[Data provided Boundary: Start]

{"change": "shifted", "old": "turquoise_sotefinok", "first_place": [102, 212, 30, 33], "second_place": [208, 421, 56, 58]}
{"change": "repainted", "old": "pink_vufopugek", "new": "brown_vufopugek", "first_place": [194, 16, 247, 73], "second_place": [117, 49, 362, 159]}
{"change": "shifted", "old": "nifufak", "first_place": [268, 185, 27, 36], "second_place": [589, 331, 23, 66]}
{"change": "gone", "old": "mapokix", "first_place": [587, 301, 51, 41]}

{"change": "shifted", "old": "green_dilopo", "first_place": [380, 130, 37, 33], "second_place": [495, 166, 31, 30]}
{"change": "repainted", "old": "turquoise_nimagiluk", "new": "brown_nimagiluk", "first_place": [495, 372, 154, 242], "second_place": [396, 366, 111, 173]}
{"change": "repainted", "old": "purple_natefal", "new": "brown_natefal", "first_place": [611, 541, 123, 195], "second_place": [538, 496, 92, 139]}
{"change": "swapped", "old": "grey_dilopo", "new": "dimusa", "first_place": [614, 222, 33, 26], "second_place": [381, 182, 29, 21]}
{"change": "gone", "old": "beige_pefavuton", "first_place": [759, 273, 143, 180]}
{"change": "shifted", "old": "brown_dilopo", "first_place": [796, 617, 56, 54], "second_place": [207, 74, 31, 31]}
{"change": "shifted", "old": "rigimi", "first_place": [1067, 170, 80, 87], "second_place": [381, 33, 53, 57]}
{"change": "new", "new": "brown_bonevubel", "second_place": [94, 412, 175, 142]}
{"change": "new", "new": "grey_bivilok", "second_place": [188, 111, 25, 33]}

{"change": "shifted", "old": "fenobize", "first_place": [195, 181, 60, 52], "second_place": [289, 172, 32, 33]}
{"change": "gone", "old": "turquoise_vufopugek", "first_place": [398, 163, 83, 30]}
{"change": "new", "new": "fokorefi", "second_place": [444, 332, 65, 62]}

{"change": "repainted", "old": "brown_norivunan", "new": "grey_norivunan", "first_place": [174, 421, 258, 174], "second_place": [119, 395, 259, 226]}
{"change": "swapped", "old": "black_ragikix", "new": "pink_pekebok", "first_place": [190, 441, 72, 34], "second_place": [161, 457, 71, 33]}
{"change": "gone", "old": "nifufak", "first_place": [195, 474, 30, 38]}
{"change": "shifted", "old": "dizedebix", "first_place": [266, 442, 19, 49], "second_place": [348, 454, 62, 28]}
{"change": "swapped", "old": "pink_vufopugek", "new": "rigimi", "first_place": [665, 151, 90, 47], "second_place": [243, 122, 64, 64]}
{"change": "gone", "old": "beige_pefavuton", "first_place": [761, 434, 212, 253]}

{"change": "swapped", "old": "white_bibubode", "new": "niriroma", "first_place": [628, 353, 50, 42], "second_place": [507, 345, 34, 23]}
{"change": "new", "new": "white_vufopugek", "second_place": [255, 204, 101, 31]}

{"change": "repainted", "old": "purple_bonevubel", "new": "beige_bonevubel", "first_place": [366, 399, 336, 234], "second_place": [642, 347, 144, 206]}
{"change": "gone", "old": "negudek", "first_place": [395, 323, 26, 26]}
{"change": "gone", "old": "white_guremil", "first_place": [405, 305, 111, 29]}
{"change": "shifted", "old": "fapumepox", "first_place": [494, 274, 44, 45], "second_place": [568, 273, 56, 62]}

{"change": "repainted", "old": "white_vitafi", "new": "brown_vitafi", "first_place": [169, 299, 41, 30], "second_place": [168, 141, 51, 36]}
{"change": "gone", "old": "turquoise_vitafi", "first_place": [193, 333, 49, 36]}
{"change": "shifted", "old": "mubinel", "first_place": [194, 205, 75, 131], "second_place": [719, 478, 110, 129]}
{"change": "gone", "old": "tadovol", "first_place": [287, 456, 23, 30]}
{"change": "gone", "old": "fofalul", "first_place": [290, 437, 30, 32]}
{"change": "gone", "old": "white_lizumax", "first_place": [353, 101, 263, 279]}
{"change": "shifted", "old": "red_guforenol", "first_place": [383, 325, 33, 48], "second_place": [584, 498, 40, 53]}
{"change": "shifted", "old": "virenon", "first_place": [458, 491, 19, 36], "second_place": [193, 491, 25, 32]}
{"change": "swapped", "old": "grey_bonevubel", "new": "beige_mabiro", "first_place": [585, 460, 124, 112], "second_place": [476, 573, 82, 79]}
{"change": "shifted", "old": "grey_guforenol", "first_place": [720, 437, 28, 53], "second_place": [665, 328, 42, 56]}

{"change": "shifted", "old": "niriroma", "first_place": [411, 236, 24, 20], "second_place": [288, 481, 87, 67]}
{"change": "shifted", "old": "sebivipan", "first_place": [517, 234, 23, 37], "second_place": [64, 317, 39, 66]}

[Data provided Boundary: End]

** Task requirements **
The entries shown above must be reproduced in full, exactly as written.

** Answer area **
{"change": "shifted", "old": "turquoise_sotefinok", "first_place": [102, 212, 30, 33], "second_place": [208, 421, 56, 58]}
{"change": "repainted", "old": "pink_vufopugek", "new": "brown_vufopugek", "first_place": [194, 16, 247, 73], "second_place": [117, 49, 362, 159]}
{"change": "shifted", "old": "nifufak", "first_place": [268, 185, 27, 36], "second_place": [589, 331, 23, 66]}
{"change": "gone", "old": "mapokix", "first_place": [587, 301, 51, 41]}

{"change": "shifted", "old": "green_dilopo", "first_place": [380, 130, 37, 33], "second_place": [495, 166, 31, 30]}
{"change": "repainted", "old": "turquoise_nimagiluk", "new": "brown_nimagiluk", "first_place": [495, 372, 154, 242], "second_place": [396, 366, 111, 173]}
{"change": "repainted", "old": "purple_natefal", "new": "brown_natefal", "first_place": [611, 541, 123, 195], "second_place": [538, 496, 92, 139]}
{"change": "swapped", "old": "grey_dilopo", "new": "dimusa", "first_place": [614, 222, 33, 26], "second_place": [381, 182, 29, 21]}
{"change": "gone", "old": "beige_pefavuton", "first_place": [759, 273, 143, 180]}
{"change": "shifted", "old": "brown_dilopo", "first_place": [796, 617, 56, 54], "second_place": [207, 74, 31, 31]}
{"change": "shifted", "old": "rigimi", "first_place": [1067, 170, 80, 87], "second_place": [381, 33, 53, 57]}
{"change": "new", "new": "brown_bonevubel", "second_place": [94, 412, 175, 142]}
{"change": "new", "new": "grey_bivilok", "second_place": [188, 111, 25, 33]}

{"change": "shifted", "old": "fenobize", "first_place": [195, 181, 60, 52], "second_place": [289, 172, 32, 33]}
{"change": "gone", "old": "turquoise_vufopugek", "first_place": [398, 163, 83, 30]}
{"change": "new", "new": "fokorefi", "second_place": [444, 332, 65, 62]}

{"change": "repainted", "old": "brown_norivunan", "new": "grey_norivunan", "first_place": [174, 421, 258, 174], "second_place": [119, 395, 259, 226]}
{"change": "swapped", "old": "black_ragikix", "new": "pink_pekebok", "first_place": [190, 441, 72, 34], "second_place": [161, 457, 71, 33]}
{"change": "gone", "old": "nifufak", "first_place": [195, 474, 30, 38]}
{"change": "shifted", "old": "dizedebix", "first_place": [266, 442, 19, 49], "second_place": [348, 454, 62, 28]}
{"change": "swapped", "old": "pink_vufopugek", "new": "rigimi", "first_place": [665, 151, 90, 47], "second_place": [243, 122, 64, 64]}
{"change": "gone", "old": "beige_pefavuton", "first_place": [761, 434, 212, 253]}

{"change": "swapped", "old": "white_bibubode", "new": "niriroma", "first_place": [628, 353, 50, 42], "second_place": [507, 345, 34, 23]}
{"change": "new", "new": "white_vufopugek", "second_place": [255, 204, 101, 31]}

{"change": "repainted", "old": "purple_bonevubel", "new": "beige_bonevubel", "first_place": [366, 399, 336, 234], "second_place": [642, 347, 144, 206]}
{"change": "gone", "old": "negudek", "first_place": [395, 323, 26, 26]}
{"change": "gone", "old": "white_guremil", "first_place": [405, 305, 111, 29]}
{"change": "shifted", "old": "fapumepox", "first_place": [494, 274, 44, 45], "second_place": [568, 273, 56, 62]}

{"change": "repainted", "old": "white_vitafi", "new": "brown_vitafi", "first_place": [169, 299, 41, 30], "second_place": [168, 141, 51, 36]}
{"change": "gone", "old": "turquoise_vitafi", "first_place": [193, 333, 49, 36]}
{"change": "shifted", "old": "mubinel", "first_place": [194, 205, 75, 131], "second_place": [719, 478, 110, 129]}
{"change": "gone", "old": "tadovol", "first_place": [287, 456, 23, 30]}
{"change": "gone", "old": "fofalul", "first_place": [290, 437, 30, 32]}
{"change": "gone", "old": "white_lizumax", "first_place": [353, 101, 263, 279]}
{"change": "shifted", "old": "red_guforenol", "first_place": [383, 325, 33, 48], "second_place": [584, 498, 40, 53]}
{"change": "shifted", "old": "virenon", "first_place": [458, 491, 19, 36], "second_place": [193, 491, 25, 32]}
{"change": "swapped", "old": "grey_bonevubel", "new": "beige_mabiro", "first_place": [585, 460, 124, 112], "second_place": [476, 573, 82, 79]}
{"change": "shifted", "old": "grey_guforenol", "first_place": [720, 437, 28, 53], "second_place": [665, 328, 42, 56]}

{"change": "shifted", "old": "niriroma", "first_place": [411, 236, 24, 20], "second_place": [288, 481, 87, 67]}
{"change": "shifted", "old": "sebivipan", "first_place": [517, 234, 23, 37], "second_place": [64, 317, 39, 66]}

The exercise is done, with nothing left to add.